Nie hätte ich geglaubt, dass solche Tiere existieren können. Ich kniete hinter dem Mann und drückte den Kopf von rechts gegen seinen Unterschenkel. Mit einem Mal wurde mir klar, wie gefährlich die Welt war, in die man mich gebracht hatte. Ich konnte mich überhaupt nicht verteidigen oder schützen. In einer solchen Umgebung konnte mich ein Raubtier ohne einen Mann wie ihn, der für mich einstand, einfach jagen und in Stücke reißen. Ich schaute zu ihm auf; er musste mich davor bewahren! Ich brauchte seinen Schutz, und dafür wollte ich jeden Preis zahlen, den es kostete! In seinen Augen erkannte ich, dass er jeglichen Preis veranschlagen würde, den er für angemessen hielt. Ich ließ den Kopf hängen; wie ängstlich war ich vor dieser Welt, auf der es solche Menschen und solche Tiere gab! Der Name dieser Welt lautet Gor.
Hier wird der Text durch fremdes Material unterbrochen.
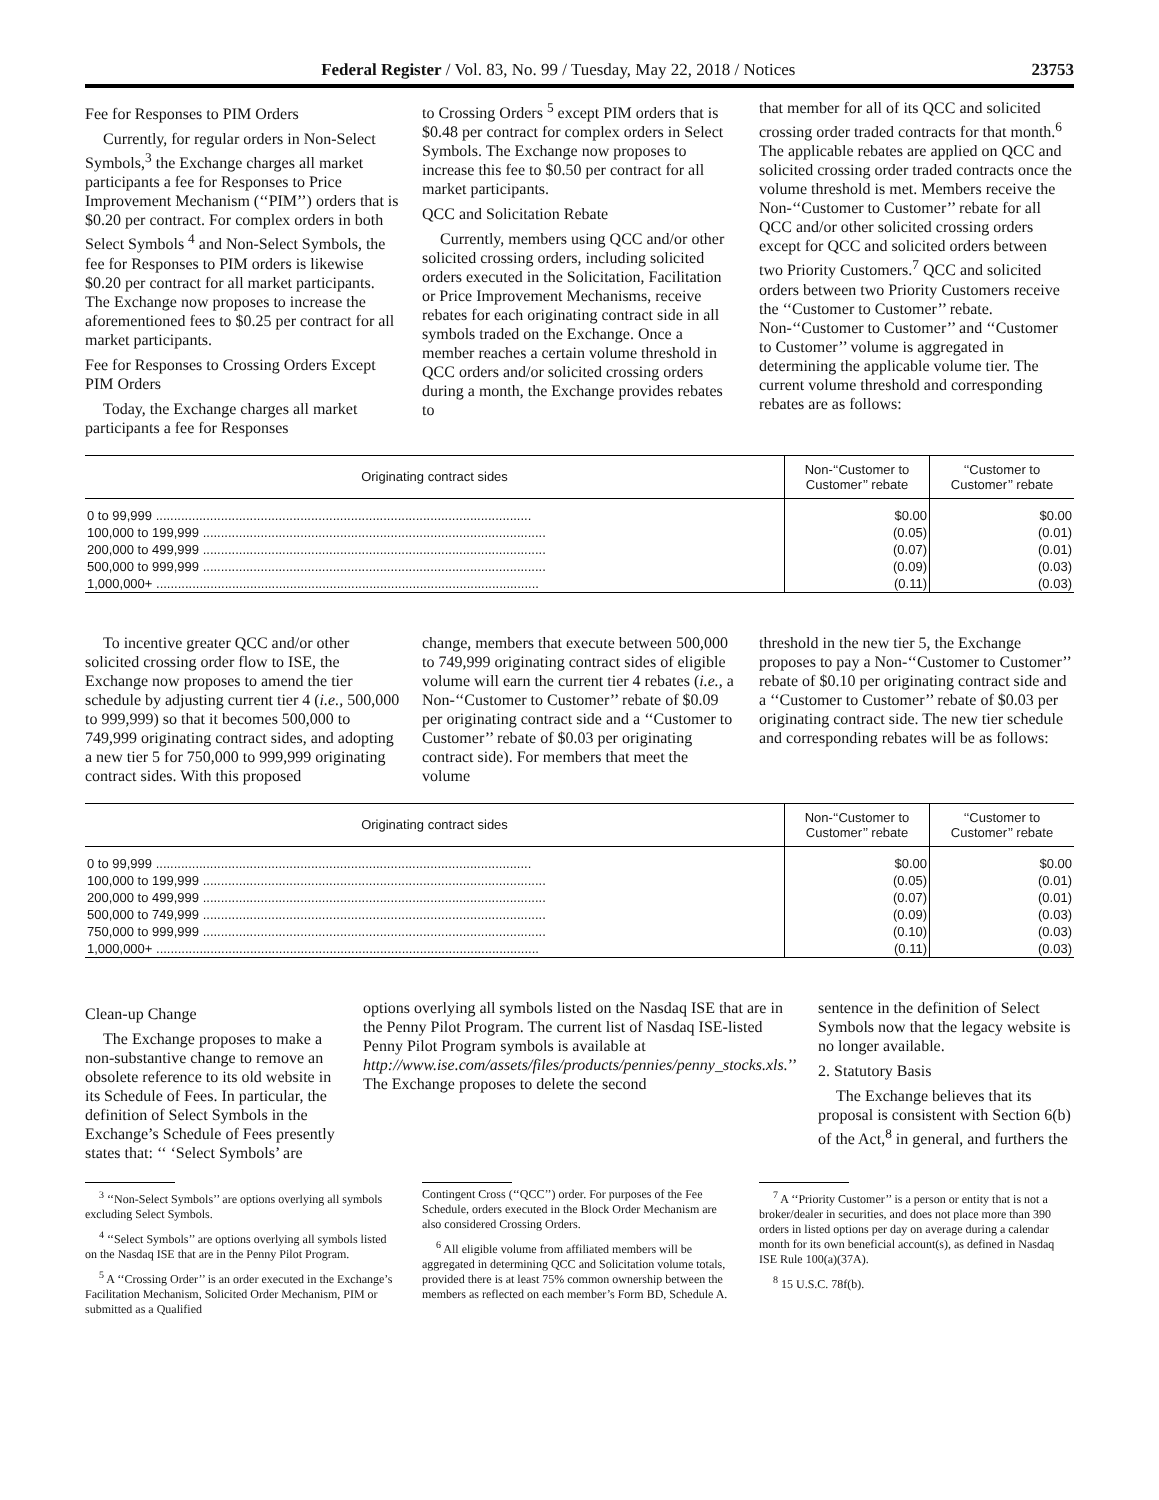Federal Register / Vol. 83, No. 99 / Tuesday, May 22, 2018 / Notices 23753
Fee for Responses to PIM Orders
Currently, for regular orders in Non-Select Symbols,<sup>3</sup> the Exchange charges all market participants a fee for Responses to Price Improvement Mechanism (‘‘PIM’’) orders that is $0.20 per contract. For complex orders in both Select Symbols <sup>4</sup> and Non-Select Symbols, the fee for Responses to PIM orders is likewise $0.20 per contract for all market participants. The Exchange now proposes to increase the aforementioned fees to $0.25 per contract for all market participants.
Fee for Responses to Crossing Orders Except PIM Orders
Today, the Exchange charges all market participants a fee for Responses
to Crossing Orders <sup>5</sup> except PIM orders that is $0.48 per contract for complex orders in Select Symbols. The Exchange now proposes to increase this fee to $0.50 per contract for all market participants.
QCC and Solicitation Rebate
Currently, members using QCC and/or other solicited crossing orders, including solicited orders executed in the Solicitation, Facilitation or Price Improvement Mechanisms, receive rebates for each originating contract side in all symbols traded on the Exchange. Once a member reaches a certain volume threshold in QCC orders and/or solicited crossing orders during a month, the Exchange provides rebates to
that member for all of its QCC and solicited crossing order traded contracts for that month.<sup>6</sup> The applicable rebates are applied on QCC and solicited crossing order traded contracts once the volume threshold is met. Members receive the Non-‘‘Customer to Customer’’ rebate for all QCC and/or other solicited crossing orders except for QCC and solicited orders between two Priority Customers.<sup>7</sup> QCC and solicited orders between two Priority Customers receive the ‘‘Customer to Customer’’ rebate. Non-‘‘Customer to Customer’’ and ‘‘Customer to Customer’’ volume is aggregated in determining the applicable volume tier. The current volume threshold and corresponding rebates are as follows:
| Originating contract sides | Non-‘‘Customer to Customer’’ rebate | ‘‘Customer to Customer’’ rebate |
| --- | --- | --- |
| 0 to 99,999 ........................................................................................................ | $0.00 | $0.00 |
| 100,000 to 199,999 ............................................................................................... | (0.05) | (0.01) |
| 200,000 to 499,999 ............................................................................................... | (0.07) | (0.01) |
| 500,000 to 999,999 ............................................................................................... | (0.09) | (0.03) |
| 1,000,000+ .......................................................................................................... | (0.11) | (0.03) |
To incentive greater QCC and/or other solicited crossing order flow to ISE, the Exchange now proposes to amend the tier schedule by adjusting current tier 4 (i.e., 500,000 to 999,999) so that it becomes 500,000 to 749,999 originating contract sides, and adopting a new tier 5 for 750,000 to 999,999 originating contract sides. With this proposed
change, members that execute between 500,000 to 749,999 originating contract sides of eligible volume will earn the current tier 4 rebates (i.e., a Non-‘‘Customer to Customer’’ rebate of $0.09 per originating contract side and a ‘‘Customer to Customer’’ rebate of $0.03 per originating contract side). For members that meet the volume
threshold in the new tier 5, the Exchange proposes to pay a Non-‘‘Customer to Customer’’ rebate of $0.10 per originating contract side and a ‘‘Customer to Customer’’ rebate of $0.03 per originating contract side. The new tier schedule and corresponding rebates will be as follows:
| Originating contract sides | Non-‘‘Customer to Customer’’ rebate | ‘‘Customer to Customer’’ rebate |
| --- | --- | --- |
| 0 to 99,999 ........................................................................................................ | $0.00 | $0.00 |
| 100,000 to 199,999 ............................................................................................... | (0.05) | (0.01) |
| 200,000 to 499,999 ............................................................................................... | (0.07) | (0.01) |
| 500,000 to 749,999 ............................................................................................... | (0.09) | (0.03) |
| 750,000 to 999,999 ............................................................................................... | (0.10) | (0.03) |
| 1,000,000+ .......................................................................................................... | (0.11) | (0.03) |
Clean-up Change
The Exchange proposes to make a non-substantive change to remove an obsolete reference to its old website in its Schedule of Fees. In particular, the definition of Select Symbols in the Exchange’s Schedule of Fees presently states that: ‘‘ ‘Select Symbols’ are
options overlying all symbols listed on the Nasdaq ISE that are in the Penny Pilot Program. The current list of Nasdaq ISE-listed Penny Pilot Program symbols is available at http://www.ise.com/assets/files/products/pennies/penny_stocks.xls.’’ The Exchange proposes to delete the second
sentence in the definition of Select Symbols now that the legacy website is no longer available.
2. Statutory Basis
The Exchange believes that its proposal is consistent with Section 6(b) of the Act,<sup>8</sup> in general, and furthers the
<sup>3</sup> ‘‘Non-Select Symbols’’ are options overlying all symbols excluding Select Symbols.
<sup>4</sup> ‘‘Select Symbols’’ are options overlying all symbols listed on the Nasdaq ISE that are in the Penny Pilot Program.
<sup>5</sup> A ‘‘Crossing Order’’ is an order executed in the Exchange’s Facilitation Mechanism, Solicited Order Mechanism, PIM or submitted as a Qualified
Contingent Cross (‘‘QCC’’) order. For purposes of the Fee Schedule, orders executed in the Block Order Mechanism are also considered Crossing Orders.
<sup>6</sup> All eligible volume from affiliated members will be aggregated in determining QCC and Solicitation volume totals, provided there is at least 75% common ownership between the members as reflected on each member’s Form BD, Schedule A.
<sup>7</sup> A ‘‘Priority Customer’’ is a person or entity that is not a broker/dealer in securities, and does not place more than 390 orders in listed options per day on average during a calendar month for its own beneficial account(s), as defined in Nasdaq ISE Rule 100(a)(37A).
<sup>8</sup> 15 U.S.C. 78f(b).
Er zeigte auf meine Füße, damit ich aufstand, was ich auch sofort tat. Während ich mich voller Angst aufrecht hielt, betrachtete er mich. Die Spuren unseres kleinen Lagers hatte er bereits verwischt. Anhand dessen vermutete ich, dass er bereit war, bald von diesem Ort aufzubrechen. Ich wich seinem Blick aus, da ich mir nicht zutraute, ihm standzuhalten. In seiner Gegenwart drängten sich mir zum ersten Mal im Leben abgesehen davon, dass ich mich fürchtete und verwundbar fühlte, einige intensive, überwältigende und unbeschreibliche Gefühle auf. Diese, so wusste ich, hingen mit der Sexualität zusammen: mit seiner Männlichkeit – so stark, so dominant – und meiner Weiblichkeit – so unerheblich, so schwach, so absolut seiner Gnade unterworfen. Ich war verwirrt, erstaunt und aufgewühlt. Ich wollte ihm gefallen. War das denn überhaupt möglich? Ist so etwas in einer solchen Situation vorstellbar? Dass ich, ein Mädchen von der Erde und eine hilflose Gefangene, diesem grausamen, anziehenden und mächtigen Barbaren Befriedigung verschaffen will, und das obendrein als Frau? Ja, ist es. Es stimmt schlicht und ergreifend. Man kann mich dafür verachten; ich nehme es niemandem übel und schäme mich auch nicht dafür. Diesem überlegenen Menschen wollte ich gefällig sein, nicht bloß aus Angst, sondern auch, was mancher wohl überhaupt nicht begreifen kann, in unerklärlicher Dankbarkeit für seine Dominanz, die ich so wunderbar fand. Aus Gründen, für die ich keinen Ausdruck fand und obwohl ich auf der Erde konditioniert worden war. Ich musste feststellen, dass ich froh war wegen seiner Stärke und stolz darauf, auch wenn ich wusste, dass er sie an mir als Objekt auslassen konnte, ohne dass ich etwas dagegen tun konnte. Diese Empfindungen fand ich verstörend und zugleich sehr erregend. Ich stand kerzengerade. Ich, eine junge Frau von der Erde – jungfräulich, wohlerzogen und abgerichtet, intelligent und aus guter Familie – wollte mich zu Füßen eines solchen Mannes nackt ins Gras werfen, um ganz ihm zu gehören.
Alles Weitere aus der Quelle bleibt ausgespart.